International citizen. The phrase has a real ring to it. Who knows? Maybe the .NET community is about to become a very hip and worldly group.

Top .NET Blogs

The following is Ball’s list of favorite .NET blogs. (He freely admits he has left out some major thought leaders.)

Jeff Atwood
This popular blogger is a .NET developer, but he usually writes about the human/social aspects of programming, and so he appeals to a wide cross section of audiences.

Scott Hanselman
Also does a podcast (“Hanselminutes”) and has very popular tool list.
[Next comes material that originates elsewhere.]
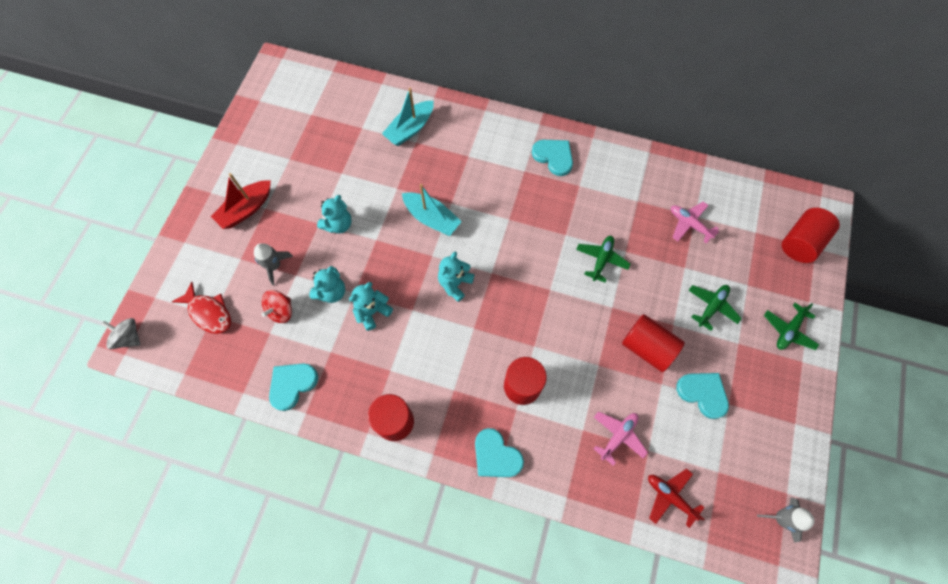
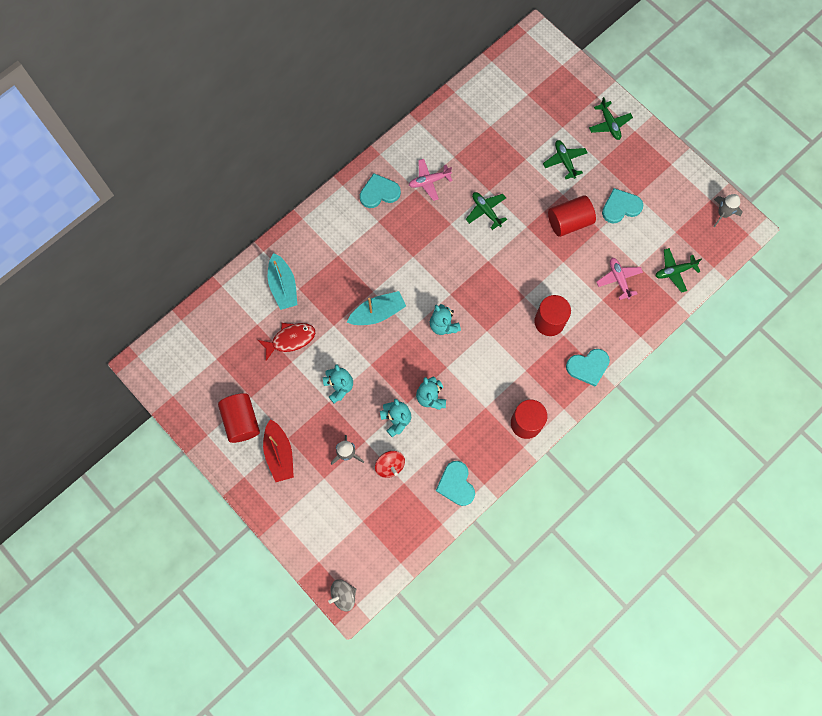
camera: 60 degrees left, 5 degrees up
(209, 313) = (358, 523): red fish -> red fish (290, 339)
(670, 496) = (674, 271): red plane -> green plane
(689, 224) = (494, 133): pink plane -> pink plane (429, 181)
(801, 242) = (552, 71): red cylinder -> red cylinder (241, 421)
Recently went to work for Microsoft.

Jeremy Miller
One of the more popular and active bloggers on Codebetter.com, which hosts a dozen prominent bloggers and has over 20,000 subscribers. He seems to be the most active, and often writes about architecture and software best practices.

Phil Haack
A prominent .NET open source advocate who recently went to work for Microsoft.

Roy Osherove
Creator of “the Regulator” Regular Expression tool. He writes extensively about Agile and Test-Driven Development.

Oren Eini
Creator of Rhino.Mocks. Prolific blogger who writes about a variety of topics, including Domain Specific Languages, NHibernate (.NET version of the Hibernate ORM framework), and IoC containers. He is considered a thought leader when it comes challenging standard Microsoft approaches and tools without actually abandoning the programming environment.

Jeffrey Palermo
A Codebetter blogger who’s writing book on the new MVC framework.

David Laribee
An organizer of alt.net conferences, Laribee coined the phrase Alt.Net.

Jean-Paul BooHoo
A developer and prominent trainer who writes and teaches about a variety of best practices in .NET.

Rob Conery
Creator of subsonic framework and also a vocal open source advocate. Recently went to work for Microsoft.